Assignment
Arrange the entries from the line containing "Which series reaches" through the line containing "What is the total value across all series at 2018?" into a numbered list, leaving out blank lines.

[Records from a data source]
____
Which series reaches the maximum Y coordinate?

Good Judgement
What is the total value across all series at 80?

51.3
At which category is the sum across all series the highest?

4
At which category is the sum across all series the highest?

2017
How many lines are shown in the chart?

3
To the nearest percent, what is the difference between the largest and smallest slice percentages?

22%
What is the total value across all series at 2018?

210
____
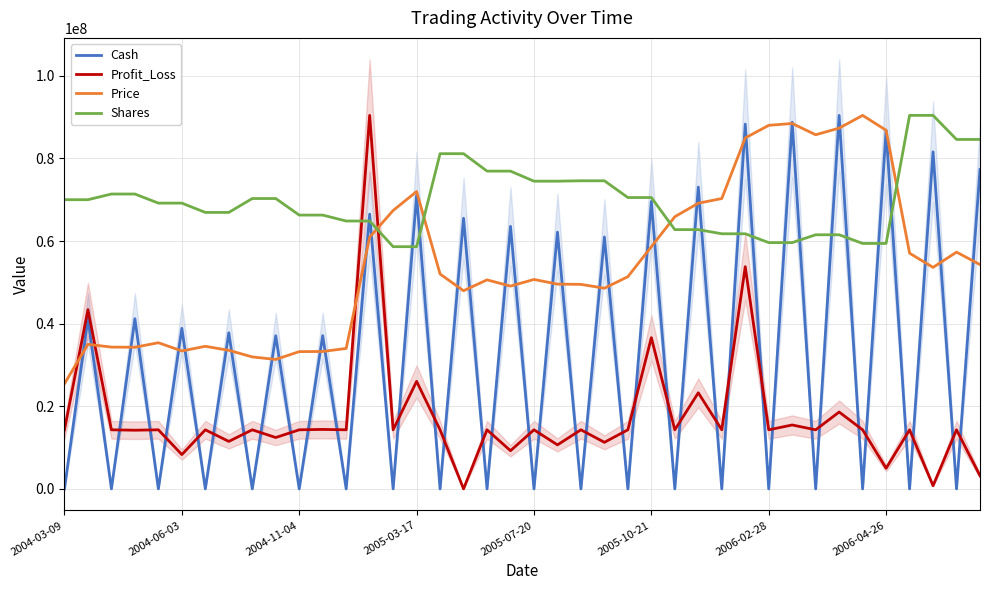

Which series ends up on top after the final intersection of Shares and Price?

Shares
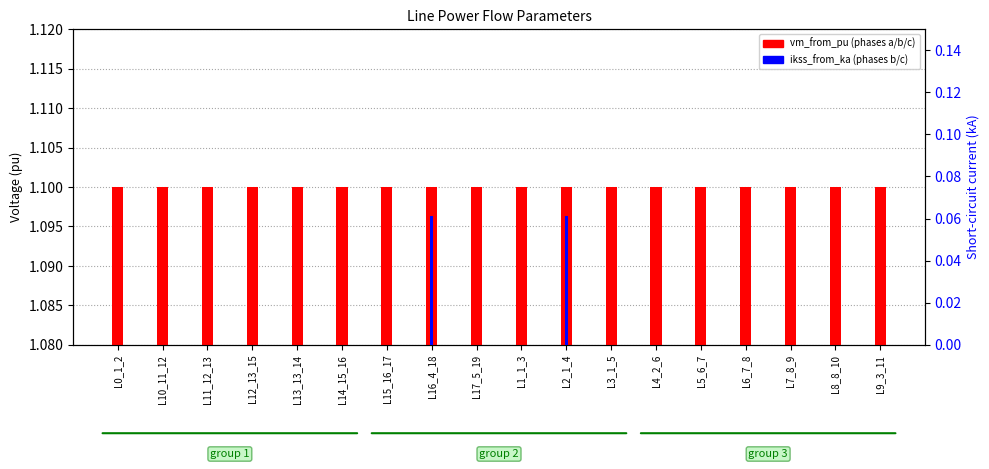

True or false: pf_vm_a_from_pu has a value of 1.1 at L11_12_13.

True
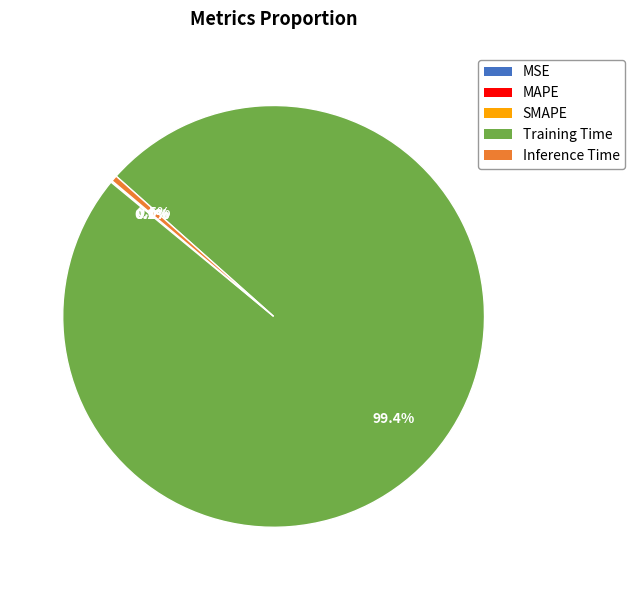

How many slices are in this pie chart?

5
____
Exercise answer
1. Which series reaches the maximum Y coordinate?
2. Good Judgement
3. What is the total value across all series at 80?
4. 51.3
5. At which category is the sum across all series the highest?
6. 4
7. At which category is the sum across all series the highest?
8. 2017
9. How many lines are shown in the chart?
10. 3
11. To the nearest percent, what is the difference between the largest and smallest slice percentages?
12. 22%
13. What is the total value across all series at 2018?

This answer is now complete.